Collected material:
◆ ◆ ◆ ◆ ◆
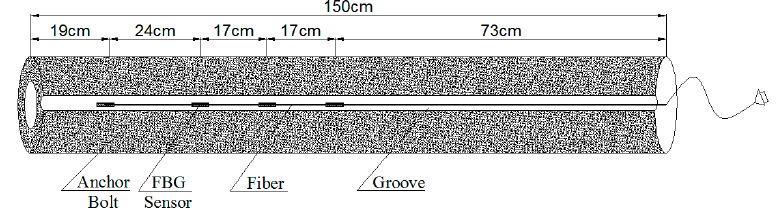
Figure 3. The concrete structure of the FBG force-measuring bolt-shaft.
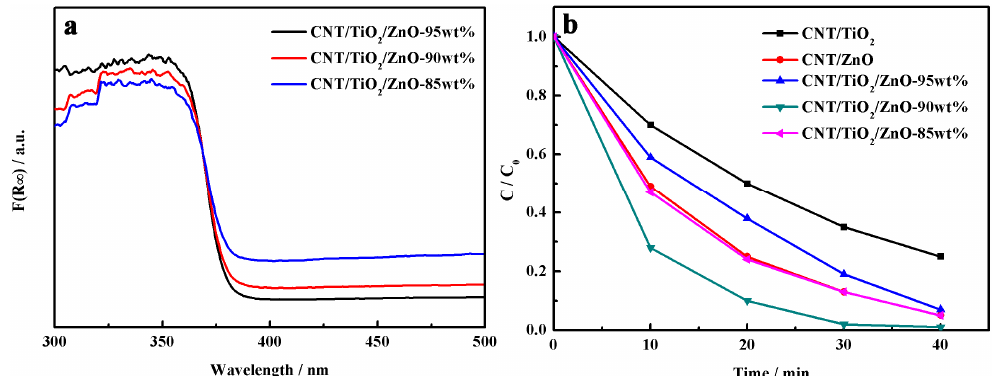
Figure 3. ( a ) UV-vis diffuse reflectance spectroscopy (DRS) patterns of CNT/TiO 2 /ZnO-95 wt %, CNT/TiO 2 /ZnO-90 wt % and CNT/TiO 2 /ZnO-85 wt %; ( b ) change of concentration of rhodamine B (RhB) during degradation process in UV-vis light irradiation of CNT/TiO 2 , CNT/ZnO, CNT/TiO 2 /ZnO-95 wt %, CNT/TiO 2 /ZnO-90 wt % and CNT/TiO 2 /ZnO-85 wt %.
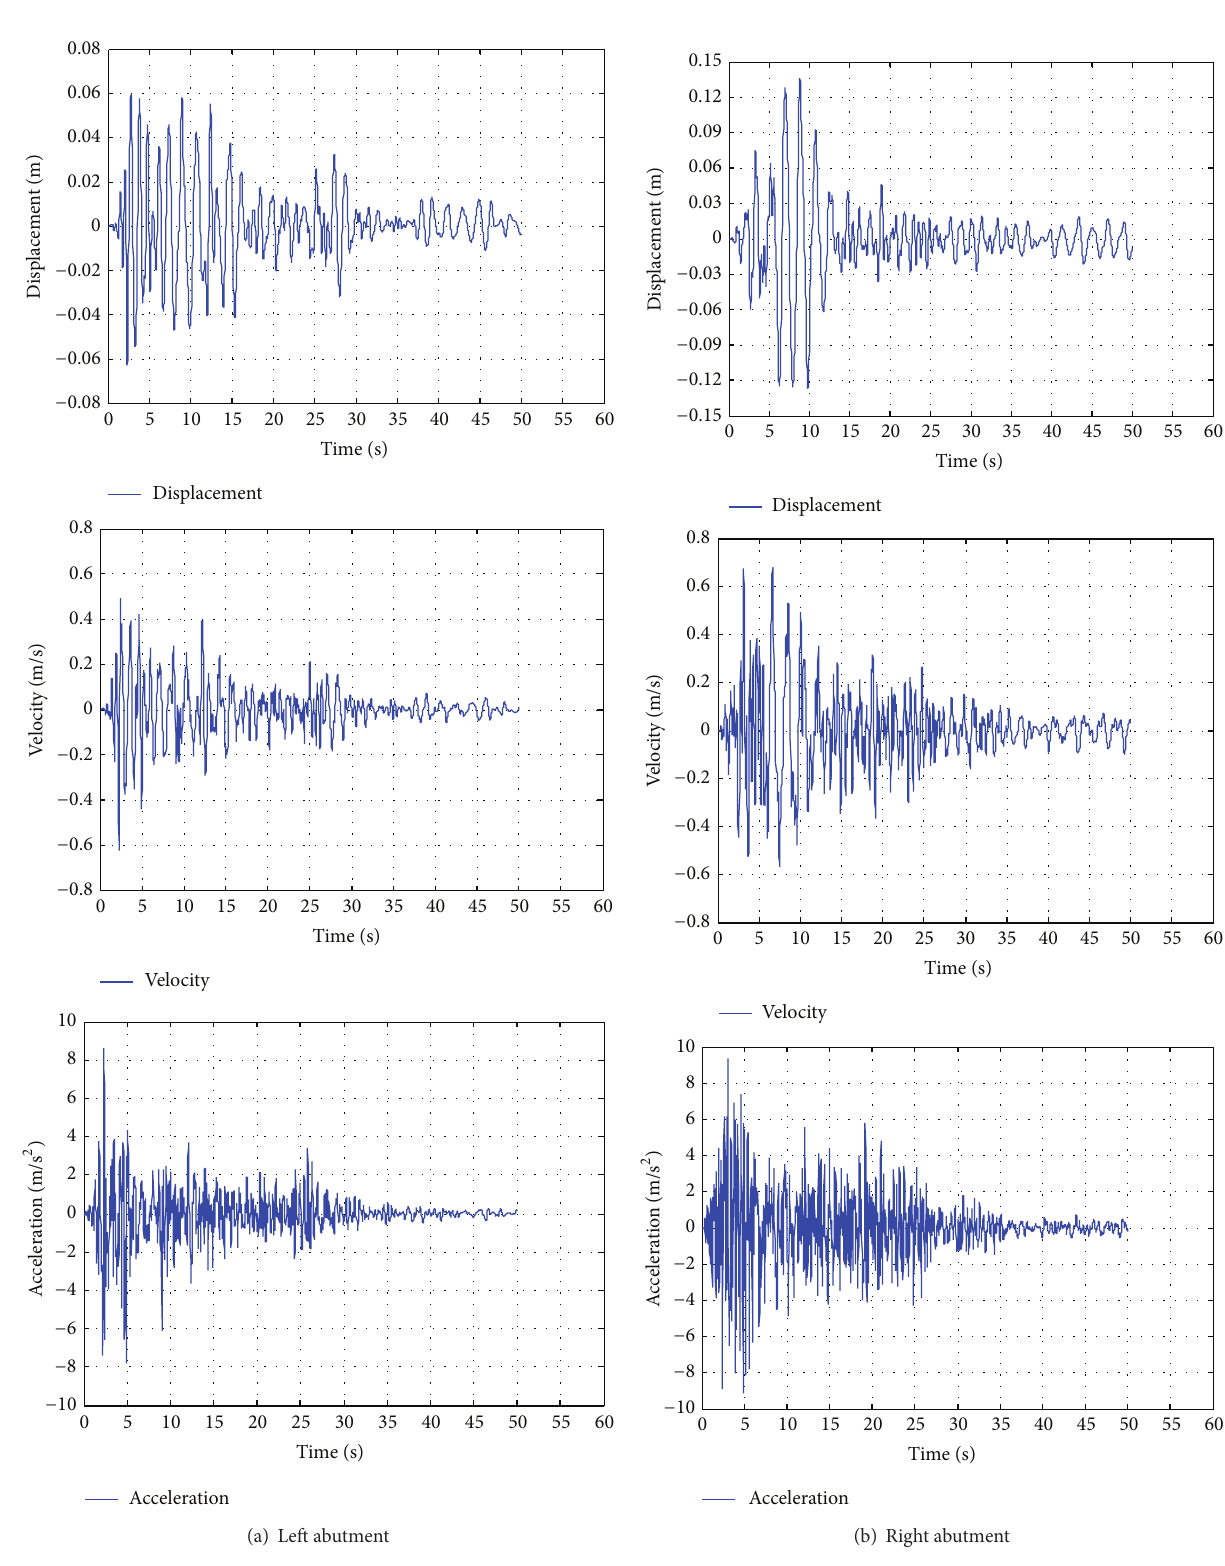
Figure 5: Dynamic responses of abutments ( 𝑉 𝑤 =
◆ ◆ ◆ ◆ ◆
Instructions for the task: Output each line of the listing above, word for word, from the one holding "Figure 3. ( a" through the last line, both included; omit the pictures.

Response box:
Figure 3. ( a ) UV-vis diffuse reflectance spectroscopy (DRS) patterns of CNT/TiO 2 /ZnO-95 wt %, CNT/TiO 2 /ZnO-90 wt % and CNT/TiO 2 /ZnO-85 wt %; ( b ) change of concentration of rhodamine B (RhB) during degradation process in UV-vis light irradiation of CNT/TiO 2 , CNT/ZnO, CNT/TiO 2 /ZnO-95 wt %, CNT/TiO 2 /ZnO-90 wt % and CNT/TiO 2 /ZnO-85 wt %.
Figure 5: Dynamic responses of abutments ( 𝑉 𝑤 =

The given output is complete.